不動産業界では、登記情報と現況が一致しないケースが頻繁に生じており、仕入れ判断の遅れや価格評価ミスの原因になっている。特に広域を対象とする不動産業者や自治体にとって、現地での目視調査や紙の資料での確認は人的・時間的に大きな負担となることから、効率化を実現する策が求められているという。

そうした中、“宇宙から地球の不動産市場を変える”というビジョンの下で立ち上がったのが、宇宙航空研究開発機構(JAXA)発スタートアップ企業のWHEREだ。同社は衛星データとAIの活用により、市場に出ていない“オフマーケット不動産”を発見・分析・管理するAIツールとして開発された「WHERE」を用いて、現在では行政・民間を問わず、土地の仕入れや空き家の活用、インフラ管理などさまざまな業種との連携を進めているといい、不動産の情報格差や調査負荷の解消を支援する手段として注目を集めている。

一方、小型衛星の設計・開発から運用までを行うなど衛星サービス事業を展開するアクセルスペースは、地球観測データ提供事業「AxelGlobe」のサービス提供にあたり、地球観測を目的とした質量100kg級の光学衛星「GRUS」の運用を行っている。

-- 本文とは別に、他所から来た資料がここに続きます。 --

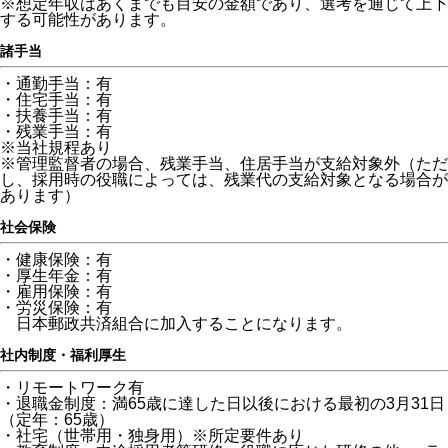
※想定年収はあくまでも目安の金額であり、選考を通じて上下
する可能性があります。
諸手当
・通勤手当：有
・住宅手当：有
・扶養手当：有
・残業手当：有
※当社規程あり
※管理監督者の場合、残業手当、住居手当が支給対象外（ただ
し、採用時の役職によっては、残業代の支給対象となる場合が
あります）
社会保険
・健康保険：有
・厚生年金：有
・雇用保険：有
・労災保険：有
日本郵政共済組合に加入することになります。
社内制度・福利厚生
・リモートワーク有
・退職金制度：満65歳に達した日以後における最初の3月31日
（定年：65歳）
・社宅（世帯用・独身用）※所定要件あり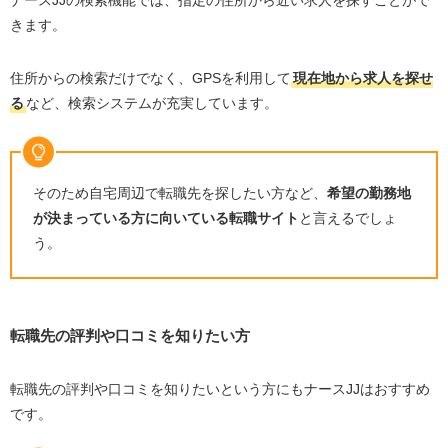
ナースJJの検索機能では、指定の住所から近い求人を探すことがで
きます。
住所からの検索だけでなく、GPSを利用して
現在地から求人を探せ
る
など、検索システムが充実しています。
そのため自宅周辺で転職先を探したい方など、
希望の勤務地
が決まっている方に向いている転職サイト
と言えるでしょ
う。
転職先の評判や口コミを知りたい方
転職先の評判や口コミを知りたいという方にもナースJJはおすすめ
です。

このGRUSでは現在5機の衛星が軌道上で運用されており、2026年中には次世代地球観測衛星「GRUS-3」7機の打ち上げを予定するなど、今後も撮影体制の増強が計画されているとのこと。これにより、広範囲かつ高頻度での衛星画像取得を可能にするとしている。

そんな両社は今般、アクセルスペースのGRUSから取得した広範囲かつ高頻度な衛星画像と、オフマーケット探索AIのWHEREを連携させ、都市開発の状況や土地利用の変化を立体的に把握し、誰もが最新かつ正確な空間情報にアクセスできる不動産ソリューションの構築に向けた取り組みとして、共同でのPoCに着手する。このPoCは、東京・神奈川・埼玉・千葉・大阪・福岡の6都府県を対象に行われるといい、1か月間に複数回撮影した衛星画像をもとにして、土地や建物の変化をAIで検知し登記情報と照合。そして検知した際データを事業者や自治体に提供することで、実務による技術検証とニーズ調査を行うとする。

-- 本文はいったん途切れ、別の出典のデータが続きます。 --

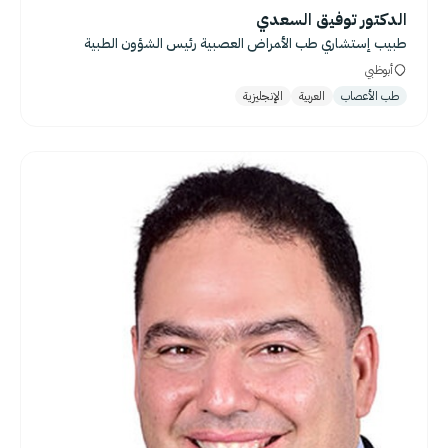
الدكتور توفيق السعدي
طبيب إستشاري طب اﻷﻤﺮاض اﻟﻌﺼﺒﻴﺔ رئيس الشؤون الطبية
أبوظبي
طب الأعصاب
العربية
الإنجليزية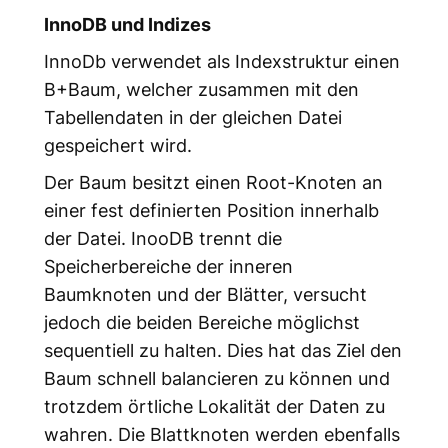
InnoDB und Indizes
InnoDb verwendet als Indexstruktur einen
B+Baum, welcher zusammen mit den
Tabellendaten in der gleichen Datei
gespeichert wird.
Der Baum besitzt einen Root-Knoten an
einer fest definierten Position innerhalb
der Datei. InooDB trennt die
Speicherbereiche der inneren
Baumknoten und der Blätter, versucht
jedoch die beiden Bereiche möglichst
sequentiell zu halten. Dies hat das Ziel den
Baum schnell balancieren zu können und
trotzdem örtliche Lokalität der Daten zu
wahren. Die Blattknoten werden ebenfalls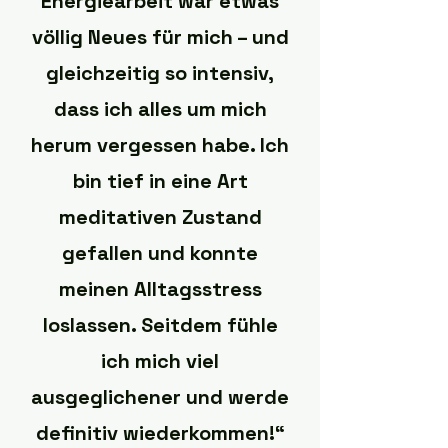
Energiearbeit war etwas
völlig Neues für mich – und
gleichzeitig so intensiv,
dass ich alles um mich
herum vergessen habe. Ich
bin tief in eine Art
meditativen Zustand
gefallen und konnte
meinen Alltagsstress
loslassen. Seitdem fühle
ich mich viel
ausgeglichener und werde
definitiv wiederkommen!“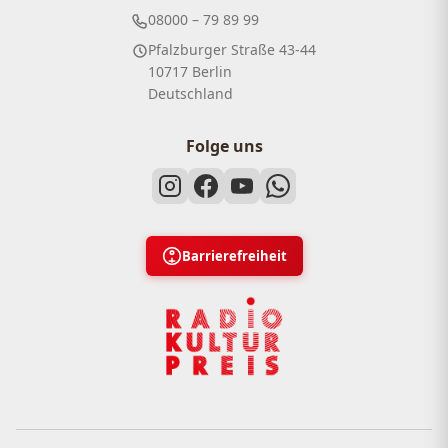
08000 – 79 89 99
Pfalzburger Straße 43-44
10717 Berlin
Deutschland
Folge uns
Barrierefreiheit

  • アクセルスペースの衛星画像による同一地点の差異検出例

    アクセルスペースの衛星画像による同一地点の差異検出例。左2枚の衛星画像の差異について、目視で検出したデータ(左から3枚目)とAIにより自動検出したデータ(同4枚目)(出所:アクセルスペース)

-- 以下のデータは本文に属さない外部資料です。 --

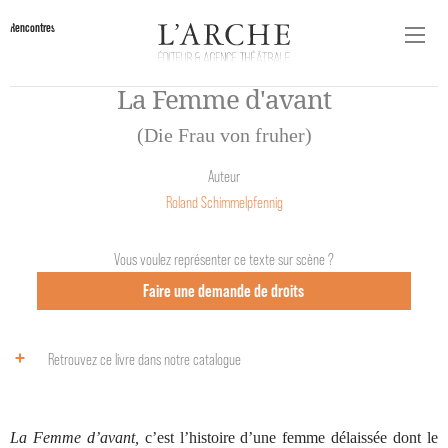
Rencontres
La Femme d'avant
(Die Frau von fruher)
Auteur
Roland Schimmelpfennig
Vous voulez représenter ce texte sur scène ?
Faire une demande de droits
Retrouvez ce livre dans notre catalogue
La Femme d’avant,
c’est l’histoire d’une femme délaissée dont le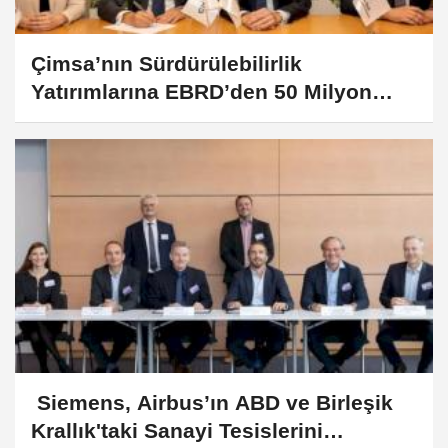
Çimsa’nın Sürdürülebilirlik
Yatırımlarına EBRD’den 50 Milyon
Euroluk Finansman
Siemens, Airbus’ın ABD ve Birleşik
Krallık'taki Sanayi Tesislerini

また両社は今後、今回のPoCで得られる知見や成果をもとに、都市部だけでなく空き家や休耕地が散在する地方都市や、災害リスクの高いエリアにも対象を拡大するなど、商用化に向けた動きを強めるとのこと。そして共同での取り組みを通じて、不動産業界だけでなく、都市計画や防災、インフラ管理、金融など幅広い分野において意思決定の迅速化と精度向上を支援するとともに、資産の適正評価、都市の健全な発展、災害時の被害最小化など、持続可能な社会基盤づくりに貢献するとしている。